What’s Your Business?
Mike over at TechDirt has a great little post on the newspaper industry and the efforts by a Norwegian newspaper to come to terms with itself in a digital age.
A lot of ink has been spilled covering the state of American newspapers and the constant wailing about the Internet. Some, like the New York Times, have implemented a limited subscription service. The model is sort of like a date that will let you get to third base, but won’t go all the way. They’ll give you enough content to get you interested and make you want to put a ring on their finger by paying for the rest.
The Wall Street Journal has gone a different route. They’re taking the approach that they’ll give you a little bit of editorial content (via OpinionJournal.com), but keep the news for subscribers only. Think of this as the date that gives you a kiss on the cheek and spends the rest of the night telling you what she thinks about people you don’t really care about.

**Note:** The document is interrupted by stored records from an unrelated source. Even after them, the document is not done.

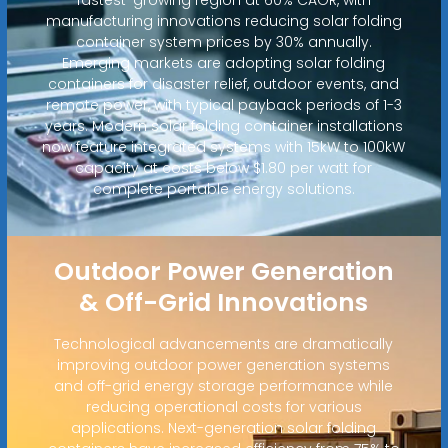
manufacturing innovations reducing solar folding
container system prices by 30% annually.
Emerging markets are adopting solar folding
containers for disaster relief, outdoor events, and
remote power, with typical payback periods of 1-3
years. Modern solar folding container installations
now feature integrated systems with 15kW to 100kW
capacity at costs below $1.80 per watt for
complete portable energy solutions.
Outdoor Power Generation
& Off-Grid Innovations
Technological advancements are dramatically
improving outdoor power generation systems
and off-grid energy storage performance while
reducing operational costs for various
applications. Next-generation solar folding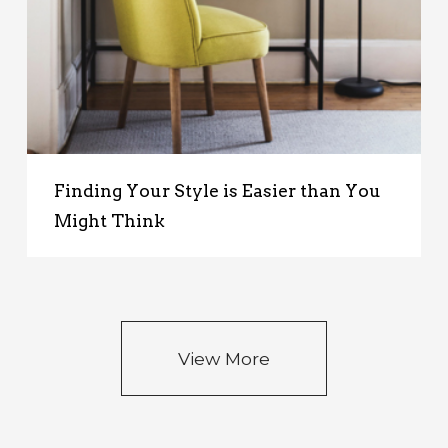
Finding Your Style is Easier than You
Might Think
View More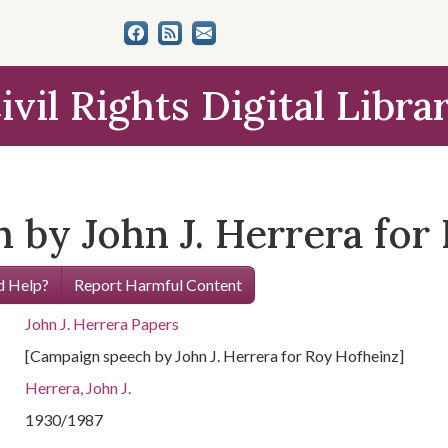
ivil Rights Digital Libra
 by John J. Herrera for
 Help?
Report Harmful Content
John J. Herrera Papers
[Campaign speech by John J. Herrera for Roy Hofheinz]
Herrera, John J.
1930/1987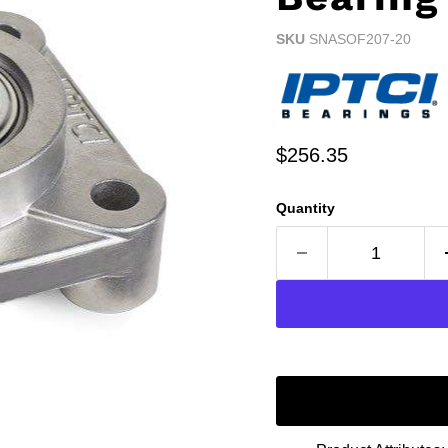
SKU
SNASOF207-20
Current price
$256.35
Quantity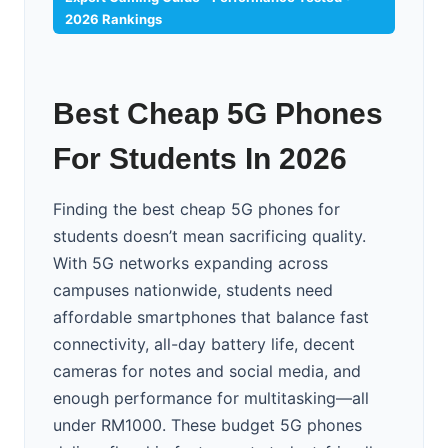
2026 Rankings
Best Cheap 5G Phones
For Students In 2026
Finding the best cheap 5G phones for
students doesn’t mean sacrificing quality.
With 5G networks expanding across
campuses nationwide, students need
affordable smartphones that balance fast
connectivity, all-day battery life, decent
cameras for notes and social media, and
enough performance for multitasking—all
under RM1000. These budget 5G phones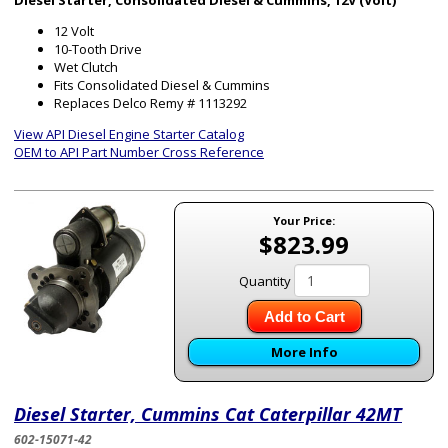
Diesel Starter, Consolidated Diesel & Cummins, 12V (Volt)
12 Volt
10-Tooth Drive
Wet Clutch
Fits Consolidated Diesel & Cummins
Replaces Delco Remy # 1113292
View API Diesel Engine Starter Catalog
OEM to API Part Number Cross Reference
Your Price:
$823.99
Quantity
Add to Cart
More Info
Diesel Starter, Cummins Cat Caterpillar 42MT
602-15071-42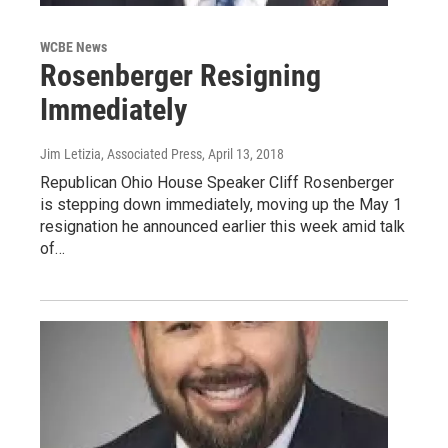
WCBE News
Rosenberger Resigning
Immediately
Jim Letizia, Associated Press
, April 13, 2018
Republican Ohio House Speaker Cliff Rosenberger
is stepping down immediately, moving up the May 1
resignation he announced earlier this week amid talk
of…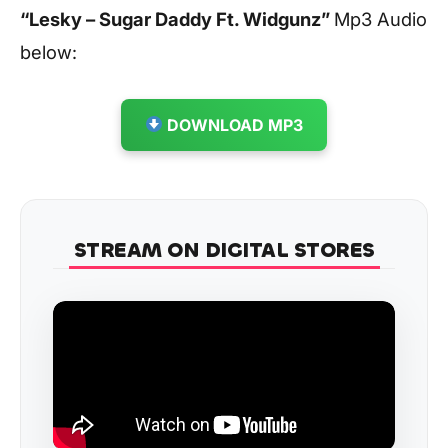
“Lesky – Sugar Daddy Ft. Widgunz
”
Mp3 Audio
below:
DOWNLOAD MP3
STREAM ON DIGITAL STORES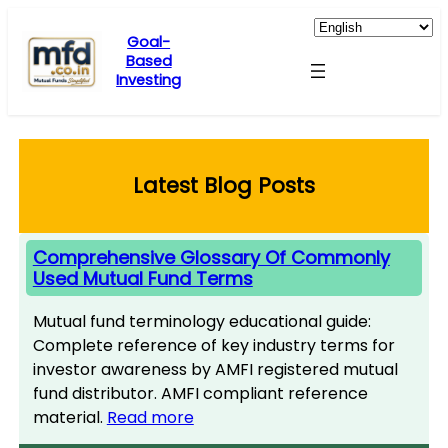
Skip
to
Goal-
Based
content
Investing
Latest Blog Posts
Comprehensive Glossary Of Commonly
Used Mutual Fund Terms
Mutual fund terminology educational guide:
Complete reference of key industry terms for
investor awareness by AMFI registered mutual
fund distributor. AMFI compliant reference
material.
Read more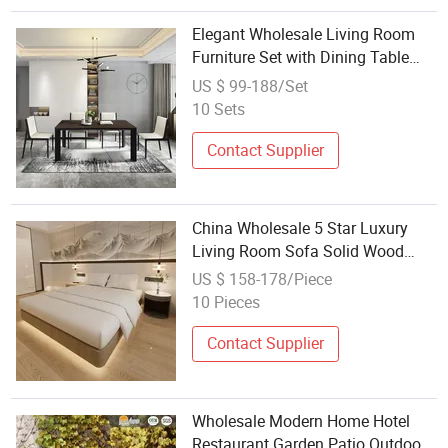
Elegant Wholesale Living Room
Furniture Set with Dining Table
and Chairs
US $ 99-188/Set
10 Sets
Contact Supplier
China Wholesale 5 Star Luxury
Living Room Sofa Solid Wood
Furniture Modern Bedroom Bed
US $ 158-178/Piece
Wooden Hotel Furniture Set
10 Pieces
Contact Supplier
Wholesale Modern Home Hotel
Restaurant Garden Patio Outdoor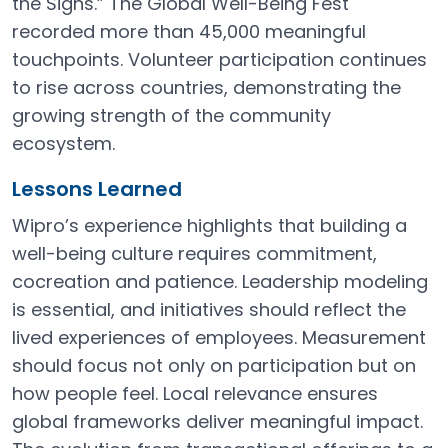
the Signs.” The Global Well-Being Fest
recorded more than 45,000 meaningful
touchpoints. Volunteer participation continues
to rise across countries, demonstrating the
growing strength of the community
ecosystem.
Lessons Learned
Wipro’s experience highlights that building a
well-being culture requires commitment,
cocreation and patience. Leadership modeling
is essential, and initiatives should reflect the
lived experiences of employees. Measurement
should focus not only on participation but on
how people feel. Local relevance ensures
global frameworks deliver meaningful impact.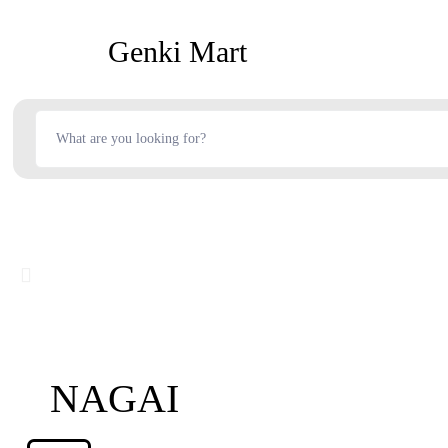
Genki Mart
NAGAI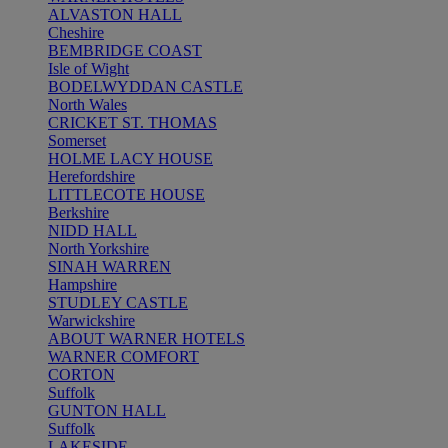
ALVASTON HALL
Cheshire
BEMBRIDGE COAST
Isle of Wight
BODELWYDDAN CASTLE
North Wales
CRICKET ST. THOMAS
Somerset
HOLME LACY HOUSE
Herefordshire
LITTLECOTE HOUSE
Berkshire
NIDD HALL
North Yorkshire
SINAH WARREN
Hampshire
STUDLEY CASTLE
Warwickshire
ABOUT WARNER HOTELS
WARNER COMFORT
CORTON
Suffolk
GUNTON HALL
Suffolk
LAKESIDE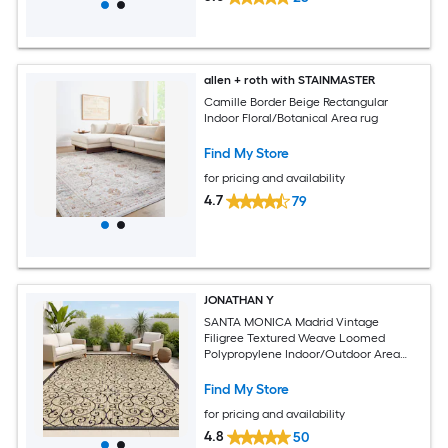
allen + roth with STAINMASTER
Camille Border Beige Rectangular
Indoor Floral/Botanical Area rug
Find My Store
for pricing and availability
4.7
79
JONATHAN Y
SANTA MONICA Madrid Vintage
Filigree Textured Weave Loomed
Polypropylene Indoor/Outdoor Area
and Runner Rugs
Find My Store
for pricing and availability
4.8
50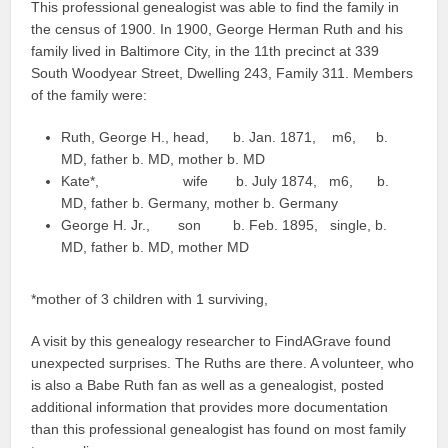
This professional genealogist was able to find the family in
the census of 1900. In 1900, George Herman Ruth and his
family lived in Baltimore City, in the 11th precinct at 339
South Woodyear Street, Dwelling 243, Family 311. Members
of the family were:
Ruth, George H., head, b. Jan. 1871, m6, b.
MD, father b. MD, mother b. MD
Kate*, wife b. July 1874, m6, b.
MD, father b. Germany, mother b. Germany
George H. Jr., son b. Feb. 1895, single, b.
MD, father b. MD, mother MD
*mother of 3 children with 1 surviving,
A visit by this genealogy researcher to FindAGrave found
unexpected surprises. The Ruths are there. A volunteer, who
is also a Babe Ruth fan as well as a genealogist, posted
additional information that provides more documentation
than this professional genealogist has found on most family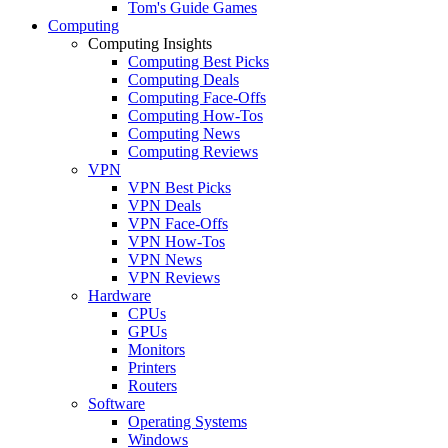
Tom's Guide Games
Computing
Computing Insights
Computing Best Picks
Computing Deals
Computing Face-Offs
Computing How-Tos
Computing News
Computing Reviews
VPN
VPN Best Picks
VPN Deals
VPN Face-Offs
VPN How-Tos
VPN News
VPN Reviews
Hardware
CPUs
GPUs
Monitors
Printers
Routers
Software
Operating Systems
Windows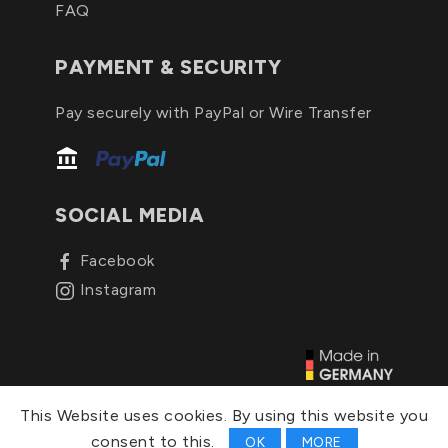
FAQ
PAYMENT & SECURITY
Pay securely with PayPal or Wire Transfer
SOCIAL MEDIA
Facebook
Instagram
© 2026, C&C Schutzhüllen
This Website uses cookies. By using this website you
consent to this.
OK
MORE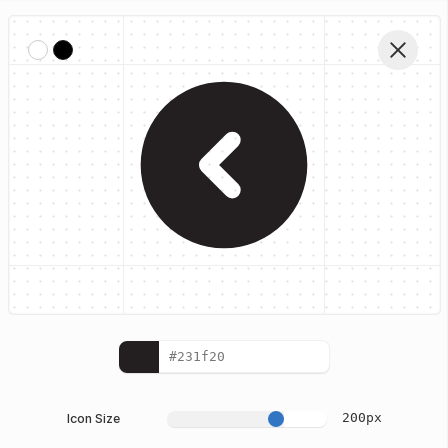
Home
Iconhub Glyph Icons
Left Circle
Edit Vector
200
px
Icon Size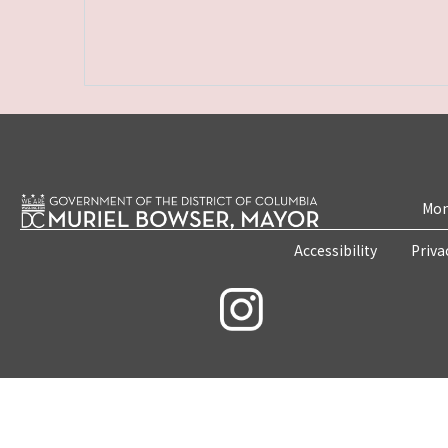
Mon
Accessibility
Priva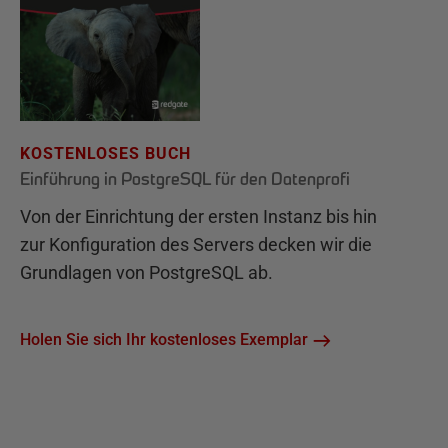
KOSTENLOSES BUCH
Einführung in PostgreSQL für den Datenprofi
Von der Einrichtung der ersten Instanz bis hin
zur Konfiguration des Servers decken wir die
Grundlagen von PostgreSQL ab.
Holen Sie sich Ihr kostenloses Exemplar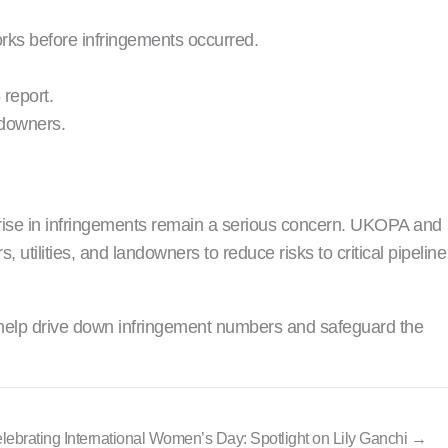
rks before infringements occurred.
report.
ndowners.
ll rise in infringements remain a serious concern. UKOPA and
tilities, and landowners to reduce risks to critical pipeline
 help drive down infringement numbers and safeguard the
lebrating International Women’s Day: Spotlight on Lily Ganchi →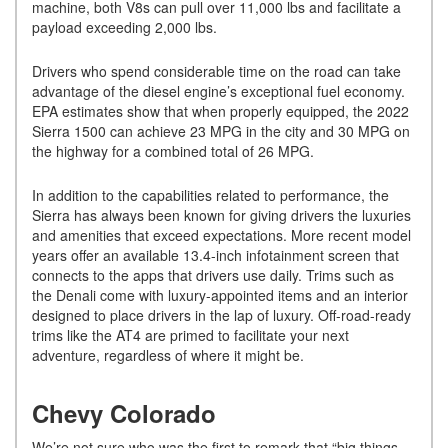
machine, both V8s can pull over 11,000 lbs and facilitate a
payload exceeding 2,000 lbs.
Drivers who spend considerable time on the road can take
advantage of the diesel engine’s exceptional fuel economy.
EPA estimates show that when properly equipped, the 2022
Sierra 1500 can achieve 23 MPG in the city and 30 MPG on
the highway for a combined total of 26 MPG.
In addition to the capabilities related to performance, the
Sierra has always been known for giving drivers the luxuries
and amenities that exceed expectations. More recent model
years offer an available 13.4-inch infotainment screen that
connects to the apps that drivers use daily. Trims such as
the Denali come with luxury-appointed items and an interior
designed to place drivers in the lap of luxury. Off-road-ready
trims like the AT4 are primed to facilitate your next
adventure, regardless of where it might be.
Chevy Colorado
We’re not sure who was the first to remark that “big things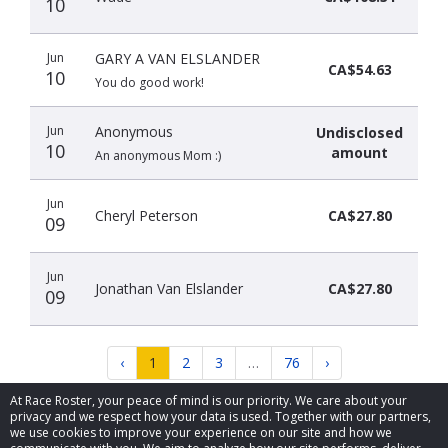
10
Jun
GARY A VAN ELSLANDER
CA$54.63
10
You do good work!
Jun
Anonymous
Undisclosed
10
amount
An anonymous Mom :)
Jun
Cheryl Peterson
CA$27.80
09
Jun
Jonathan Van Elslander
CA$27.80
09
‹
1
2
3
…
76
›
At Race Roster, your peace of mind is our priority. We care about your
privacy and we respect how your data is used. Together with our partners,
we use cookies to improve your experience on our site and how we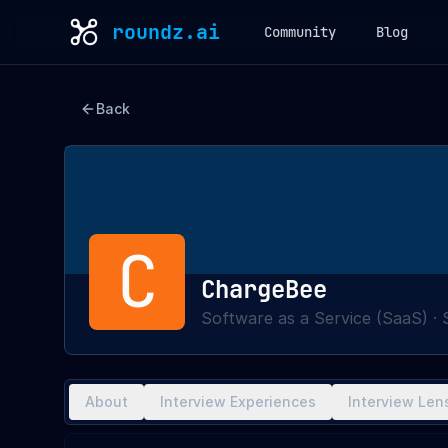
roundz.ai
Community
Blog
Back
C
ChargeBee
Software as a Service (SaaS)
·
About
Interview Experiences
Interview Len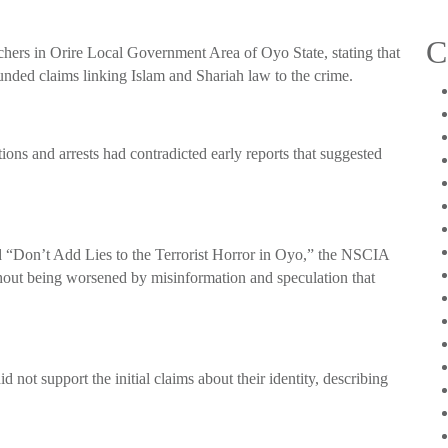
C
achers in Orire Local Government Area of Oyo State, stating that
nded claims linking Islam and Shariah law to the crime.
ions and arrests had contradicted early reports that suggested
ed “Don’t Add Lies to the Terrorist Horror in Oyo,” the NSCIA
hout being worsened by misinformation and speculation that
id not support the initial claims about their identity, describing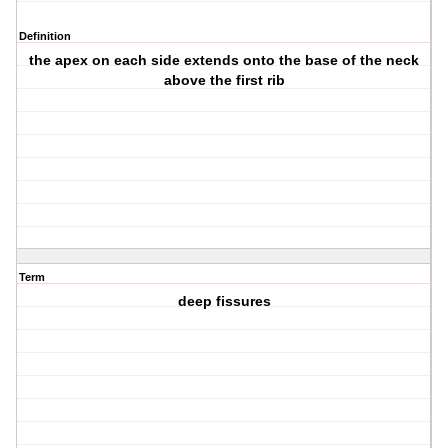
Definition
the apex on each side extends onto the base of the neck
above the first rib
Term
deep fissures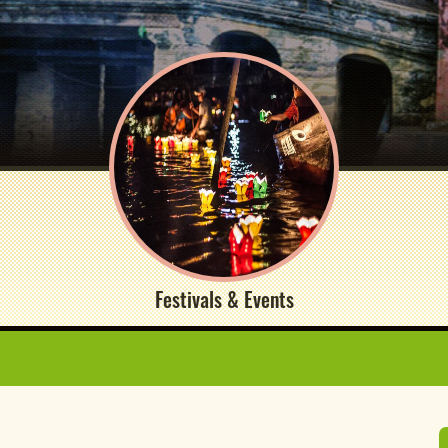
Festivals & Events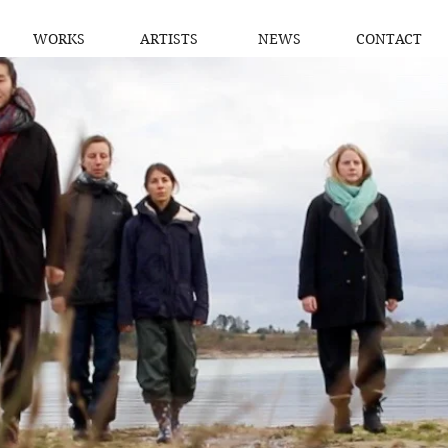
WORKS
ARTISTS
NEWS
CONTACT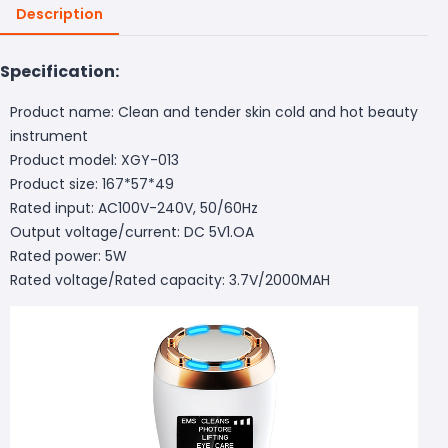
Description
Specification:
Product name: Clean and tender skin cold and hot beauty
instrument
Product model: XGY-013
Product size: 167*57*49
Rated input: AC100V-240V, 50/60Hz
Output voltage/current: DC 5V1.OA
Rated power: 5W
Rated voltage/Rated capacity: 3.7V/2000MAH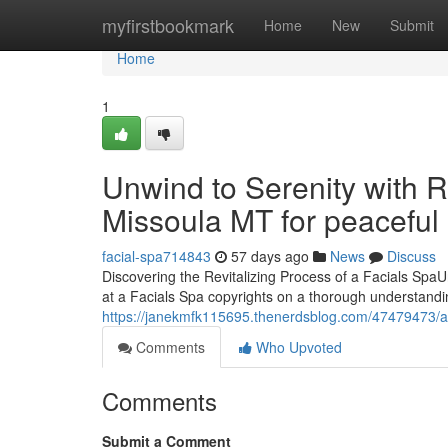
Home
myfirstbookmark
Home
New
Submit
Home
1
Unwind to Serenity with R
Missoula MT for peacefu
facial-spa714843
57 days ago
News
Discuss
Discovering the Revitalizing Process of a Facials SpaUn
at a Facials Spa copyrights on a thorough understandin
https://janekmfk115695.thenerdsblog.com/47479473/acq
Comments
Who Upvoted
Comments
Submit a Comment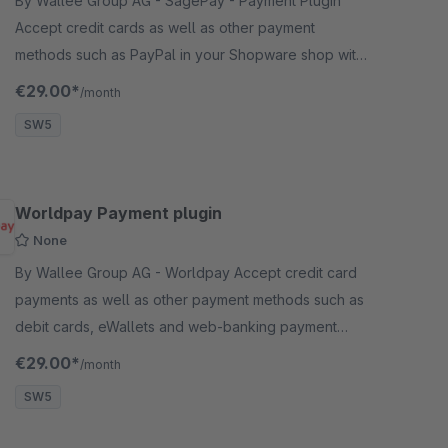
By Wallee Group AG - SagePay - Payment Plugin
Accept credit cards as well as other payment
methods such as PayPal in your Shopware shop with
no big effort.
€29.00*
/month
SW5
Worldpay Payment plugin
None
By Wallee Group AG - Worldpay Accept credit card
payments as well as other payment methods such as
debit cards, eWallets and web-banking payment
methods and many more in your shop with no big
€29.00*
/month
effort.
SW5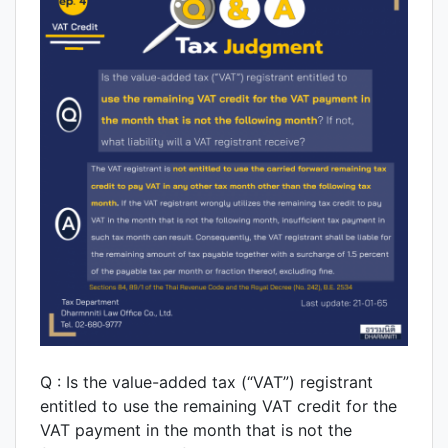
Q : Is the value-added tax (“VAT”) registrant
entitled to use the remaining VAT credit for the
VAT payment in the month that is not the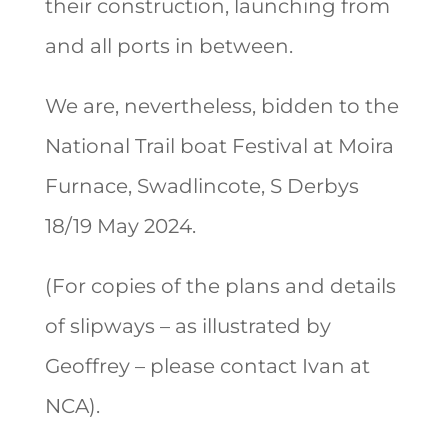
their construction, launching from
and all ports in between.
We are, nevertheless, bidden to the
National Trail boat Festival at Moira
Furnace, Swadlincote, S Derbys
18/19 May 2024.
(For copies of the plans and details
of slipways – as illustrated by
Geoffrey – please contact Ivan at
NCA).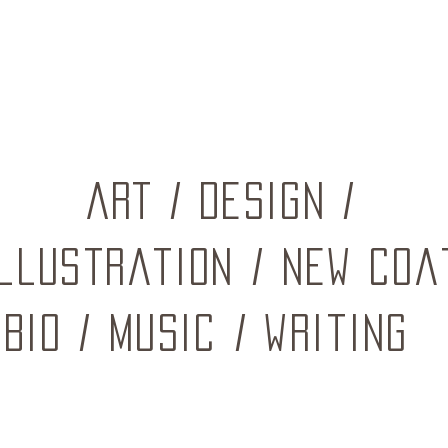
ART
/
Design
/
Illustration
/
New coa
BIO
/
music
/
writing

Others, like the Washington Post, have embraced a philosophy of giving you the milk, the cow, and the barn for free. They’re using their proximity to the world of politics – through which all other industries flow – to build an audience for their content, and the world is coming to them. It’s a good model, but one unlikely to work for a newspaper in middle America.
TechDirt hits the nail on the head when he points out the problem newspapers have. They tend to think of themselves as newspapers.
This goes back to the simple fact that newspapers got too focused on thinking they were in the newspaper business, rather than in the business of delivering useful news and information to a community of people in a way that was useful to them, and which brought them together for commerce.
The Internet makes the world, and everything in it, more accessible. The value of news and information operates at an inverse ratio to the number of people who have that information. With Yahoo and Google News giving visitors access to national and even state news via wire services, the value of a local paper will be determined solely by what it can do to differentiate its news. What does a paper bring to the table that I can’t get elsewhere?
When newspapers start thinking about that question, and get away from this archaic idea of the dead tree edition, they may see their profits grow again.